Tom Lane's most significant architectural intervention in v35: when a backend is not interested in current notifications and can't be direct-advanced (because it's between the old head and some prior position), don't eagerly wake it. Apply the same QUEUE_CLEANUP_DELAY threshold used for cross-database backends. This preserves the anti-thundering-herd property.

Joel's benchmarks showed this matters significantly on macOS (3x throughput difference) but negligibly on Linux, suggesting OS-level differences in context switch cost.

Local List vs. Hash Table for listenChannels

Heikki Linnakangas noted the existing linked-list listenChannels is O(n) for lookups. The patch converts it to a local HTAB (localChannelTable), making IsListeningOn() O(1). This matters when backends listen on thousands of channels.

pendingNotifyChannels Deduplication

Chao Li identified that building the list of unique channels for SignalBackends() was O(N²) when a transaction issues thousands of NOTIFYs with different channels. The solution integrates with the existing AsyncExistsPendingNotify deduplication: when notification count exceeds MIN_HASHABLE_NOTIFIES, a channelSet (hash table of unique channel names) is maintained alongside the notifications list.

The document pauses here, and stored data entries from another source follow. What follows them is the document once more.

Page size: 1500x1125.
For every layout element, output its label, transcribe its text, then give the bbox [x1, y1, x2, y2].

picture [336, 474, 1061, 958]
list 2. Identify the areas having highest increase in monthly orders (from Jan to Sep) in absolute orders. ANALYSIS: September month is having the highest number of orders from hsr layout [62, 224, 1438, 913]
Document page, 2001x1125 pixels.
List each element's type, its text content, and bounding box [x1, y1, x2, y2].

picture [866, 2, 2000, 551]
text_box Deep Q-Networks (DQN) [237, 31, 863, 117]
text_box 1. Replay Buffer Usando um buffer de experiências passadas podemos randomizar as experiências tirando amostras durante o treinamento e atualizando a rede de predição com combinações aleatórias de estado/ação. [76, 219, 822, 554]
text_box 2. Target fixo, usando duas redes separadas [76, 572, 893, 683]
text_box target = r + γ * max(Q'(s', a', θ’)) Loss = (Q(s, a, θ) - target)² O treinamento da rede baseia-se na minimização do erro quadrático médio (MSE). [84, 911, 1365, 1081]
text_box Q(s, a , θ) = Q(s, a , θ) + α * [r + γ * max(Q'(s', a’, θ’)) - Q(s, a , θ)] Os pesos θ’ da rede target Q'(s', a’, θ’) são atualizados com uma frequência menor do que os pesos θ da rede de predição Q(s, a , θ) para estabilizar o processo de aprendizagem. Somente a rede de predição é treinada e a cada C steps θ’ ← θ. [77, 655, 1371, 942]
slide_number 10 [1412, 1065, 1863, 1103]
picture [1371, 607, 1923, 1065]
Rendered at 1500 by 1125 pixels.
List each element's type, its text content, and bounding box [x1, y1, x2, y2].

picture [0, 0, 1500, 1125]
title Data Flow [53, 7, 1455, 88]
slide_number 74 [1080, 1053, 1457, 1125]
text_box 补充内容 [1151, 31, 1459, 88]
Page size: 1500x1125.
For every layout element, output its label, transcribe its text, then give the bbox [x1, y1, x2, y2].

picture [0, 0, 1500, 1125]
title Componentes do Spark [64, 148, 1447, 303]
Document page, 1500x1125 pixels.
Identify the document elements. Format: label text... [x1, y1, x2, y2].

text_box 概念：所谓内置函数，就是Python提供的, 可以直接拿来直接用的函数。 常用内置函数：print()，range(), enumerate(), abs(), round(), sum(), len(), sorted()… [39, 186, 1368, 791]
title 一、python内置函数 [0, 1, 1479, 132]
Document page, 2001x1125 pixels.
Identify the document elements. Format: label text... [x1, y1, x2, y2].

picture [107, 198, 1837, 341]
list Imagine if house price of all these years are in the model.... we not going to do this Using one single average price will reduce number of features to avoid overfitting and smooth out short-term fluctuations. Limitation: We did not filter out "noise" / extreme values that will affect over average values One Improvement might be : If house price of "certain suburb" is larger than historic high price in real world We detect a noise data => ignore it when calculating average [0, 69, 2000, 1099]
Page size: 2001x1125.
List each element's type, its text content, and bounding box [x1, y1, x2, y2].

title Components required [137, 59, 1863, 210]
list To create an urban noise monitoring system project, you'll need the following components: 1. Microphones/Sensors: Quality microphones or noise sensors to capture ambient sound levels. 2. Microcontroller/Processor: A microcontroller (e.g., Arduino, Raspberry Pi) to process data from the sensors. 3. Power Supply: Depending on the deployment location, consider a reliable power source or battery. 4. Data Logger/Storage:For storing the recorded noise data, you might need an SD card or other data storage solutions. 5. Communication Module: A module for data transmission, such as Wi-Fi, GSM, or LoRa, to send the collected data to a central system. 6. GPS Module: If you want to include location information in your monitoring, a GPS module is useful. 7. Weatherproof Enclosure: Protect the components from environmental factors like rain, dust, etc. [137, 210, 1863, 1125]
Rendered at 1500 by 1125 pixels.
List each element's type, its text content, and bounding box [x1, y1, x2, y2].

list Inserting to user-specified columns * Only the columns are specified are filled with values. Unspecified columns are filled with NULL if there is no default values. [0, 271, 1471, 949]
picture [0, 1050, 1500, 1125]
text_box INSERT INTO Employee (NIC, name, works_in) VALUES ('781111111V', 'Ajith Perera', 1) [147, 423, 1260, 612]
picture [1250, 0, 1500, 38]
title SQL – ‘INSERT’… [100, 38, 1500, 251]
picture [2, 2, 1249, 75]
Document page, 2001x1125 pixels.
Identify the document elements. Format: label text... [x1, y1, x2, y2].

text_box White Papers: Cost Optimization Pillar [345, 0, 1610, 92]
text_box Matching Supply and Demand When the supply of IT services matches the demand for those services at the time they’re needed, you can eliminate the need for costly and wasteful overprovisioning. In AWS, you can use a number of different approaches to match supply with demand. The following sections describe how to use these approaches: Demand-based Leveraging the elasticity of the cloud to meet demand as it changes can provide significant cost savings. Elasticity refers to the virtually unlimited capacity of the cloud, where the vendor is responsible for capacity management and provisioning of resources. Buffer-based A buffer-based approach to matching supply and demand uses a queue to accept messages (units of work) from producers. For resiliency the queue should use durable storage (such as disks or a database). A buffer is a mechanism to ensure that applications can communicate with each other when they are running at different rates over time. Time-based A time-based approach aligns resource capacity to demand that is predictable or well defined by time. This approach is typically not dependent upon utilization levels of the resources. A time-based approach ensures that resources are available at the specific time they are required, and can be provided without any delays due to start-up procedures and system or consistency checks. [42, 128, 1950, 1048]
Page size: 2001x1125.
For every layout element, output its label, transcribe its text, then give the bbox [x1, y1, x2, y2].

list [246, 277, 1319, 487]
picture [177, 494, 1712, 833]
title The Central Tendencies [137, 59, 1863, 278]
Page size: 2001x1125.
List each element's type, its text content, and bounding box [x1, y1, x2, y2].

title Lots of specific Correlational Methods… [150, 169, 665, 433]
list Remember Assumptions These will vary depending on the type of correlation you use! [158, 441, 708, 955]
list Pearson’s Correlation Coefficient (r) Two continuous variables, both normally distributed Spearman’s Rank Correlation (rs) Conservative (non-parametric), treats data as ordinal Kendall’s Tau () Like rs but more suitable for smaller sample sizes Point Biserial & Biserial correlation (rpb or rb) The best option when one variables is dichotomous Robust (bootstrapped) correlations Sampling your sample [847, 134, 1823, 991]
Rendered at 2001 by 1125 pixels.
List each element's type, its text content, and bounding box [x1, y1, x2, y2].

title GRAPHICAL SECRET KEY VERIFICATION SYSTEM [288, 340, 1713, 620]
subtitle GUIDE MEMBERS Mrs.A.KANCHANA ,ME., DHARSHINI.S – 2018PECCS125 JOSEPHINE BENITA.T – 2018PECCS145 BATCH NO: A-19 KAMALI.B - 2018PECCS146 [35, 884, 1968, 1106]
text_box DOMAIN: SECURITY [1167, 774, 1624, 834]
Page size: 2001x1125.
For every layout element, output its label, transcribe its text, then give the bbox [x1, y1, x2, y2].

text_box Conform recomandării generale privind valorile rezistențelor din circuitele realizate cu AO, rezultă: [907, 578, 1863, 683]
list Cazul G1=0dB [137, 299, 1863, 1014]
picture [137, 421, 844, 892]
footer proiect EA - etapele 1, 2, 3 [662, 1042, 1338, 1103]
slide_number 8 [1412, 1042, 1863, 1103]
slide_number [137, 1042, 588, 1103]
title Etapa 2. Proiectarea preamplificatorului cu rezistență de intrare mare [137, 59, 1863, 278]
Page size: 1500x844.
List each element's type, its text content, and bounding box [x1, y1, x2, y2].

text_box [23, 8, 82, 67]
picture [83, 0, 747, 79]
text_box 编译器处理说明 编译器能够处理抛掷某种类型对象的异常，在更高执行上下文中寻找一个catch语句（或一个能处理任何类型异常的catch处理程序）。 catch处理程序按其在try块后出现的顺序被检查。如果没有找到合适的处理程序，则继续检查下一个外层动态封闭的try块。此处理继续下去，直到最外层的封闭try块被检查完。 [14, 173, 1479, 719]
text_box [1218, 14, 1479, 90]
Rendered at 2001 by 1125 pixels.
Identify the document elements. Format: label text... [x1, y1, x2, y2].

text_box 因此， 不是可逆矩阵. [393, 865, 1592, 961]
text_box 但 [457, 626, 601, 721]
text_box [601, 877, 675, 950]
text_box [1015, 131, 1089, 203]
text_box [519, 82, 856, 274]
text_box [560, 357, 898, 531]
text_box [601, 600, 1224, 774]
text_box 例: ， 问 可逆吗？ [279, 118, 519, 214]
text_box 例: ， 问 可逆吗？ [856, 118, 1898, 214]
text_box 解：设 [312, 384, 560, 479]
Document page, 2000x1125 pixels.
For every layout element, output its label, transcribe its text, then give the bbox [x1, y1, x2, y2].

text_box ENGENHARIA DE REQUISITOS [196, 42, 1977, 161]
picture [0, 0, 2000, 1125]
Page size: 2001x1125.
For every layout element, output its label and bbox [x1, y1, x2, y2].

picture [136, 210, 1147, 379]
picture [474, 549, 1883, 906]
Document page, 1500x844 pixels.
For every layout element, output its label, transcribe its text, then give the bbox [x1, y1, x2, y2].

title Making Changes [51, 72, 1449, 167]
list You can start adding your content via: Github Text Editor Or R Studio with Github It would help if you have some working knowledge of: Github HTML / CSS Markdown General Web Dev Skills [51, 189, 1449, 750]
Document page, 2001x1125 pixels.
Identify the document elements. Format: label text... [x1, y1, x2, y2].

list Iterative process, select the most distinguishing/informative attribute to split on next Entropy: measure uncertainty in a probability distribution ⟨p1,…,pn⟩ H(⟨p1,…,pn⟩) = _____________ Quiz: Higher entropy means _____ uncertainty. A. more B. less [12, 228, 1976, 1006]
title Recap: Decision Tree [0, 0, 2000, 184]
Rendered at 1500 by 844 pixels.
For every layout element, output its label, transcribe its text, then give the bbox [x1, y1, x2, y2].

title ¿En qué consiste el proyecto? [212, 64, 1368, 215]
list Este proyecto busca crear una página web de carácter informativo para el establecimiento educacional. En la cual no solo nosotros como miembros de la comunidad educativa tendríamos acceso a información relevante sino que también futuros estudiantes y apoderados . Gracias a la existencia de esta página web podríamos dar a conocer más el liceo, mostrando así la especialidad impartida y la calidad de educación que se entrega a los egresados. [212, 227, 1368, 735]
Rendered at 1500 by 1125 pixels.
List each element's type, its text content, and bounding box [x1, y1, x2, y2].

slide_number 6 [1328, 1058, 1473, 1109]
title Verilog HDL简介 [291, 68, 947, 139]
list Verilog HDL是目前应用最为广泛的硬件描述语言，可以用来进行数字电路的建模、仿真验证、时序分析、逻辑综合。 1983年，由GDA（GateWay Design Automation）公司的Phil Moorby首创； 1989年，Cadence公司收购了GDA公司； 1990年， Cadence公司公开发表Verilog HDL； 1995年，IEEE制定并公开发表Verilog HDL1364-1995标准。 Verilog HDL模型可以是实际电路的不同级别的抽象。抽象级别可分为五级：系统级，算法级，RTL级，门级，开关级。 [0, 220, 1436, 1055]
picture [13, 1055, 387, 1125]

Platform-Specific Observations

Tom Lane's benchmarking revealed a striking platform difference:

The difference is attributed to macOS's sleep/wakeup implementation being less optimized than Linux's. The QUEUE_CLEANUP_DELAY gate in v35 causes more latency on macOS because wakeups are more expensive there. Tom concluded this is a macOS kernel issue, not something to optimize in async.c.

Locking Architecture

The patch maintains a strict lock ordering hierarchy to prevent deadlocks:

  1. Heavyweight lock on "database 0": Serializes all NOTIFY writers (existing)
  2. NotifyQueueLock (LWLock, exclusive): Protects queue head/tail and per-backend status
  3. dshash partition locks: Per-partition locks within globalChannelTable

SignalBackends holds NotifyQueueLock while consulting the dshash (shared lock on partition). LISTEN/UNLISTEN operations only need dshash partition locks, enabling concurrent LISTEN operations on different channels.

The partitioned nature of dshash means LISTEN/UNLISTEN on different channels proceeds fully in parallel - a critical property for workloads with many distinct channels.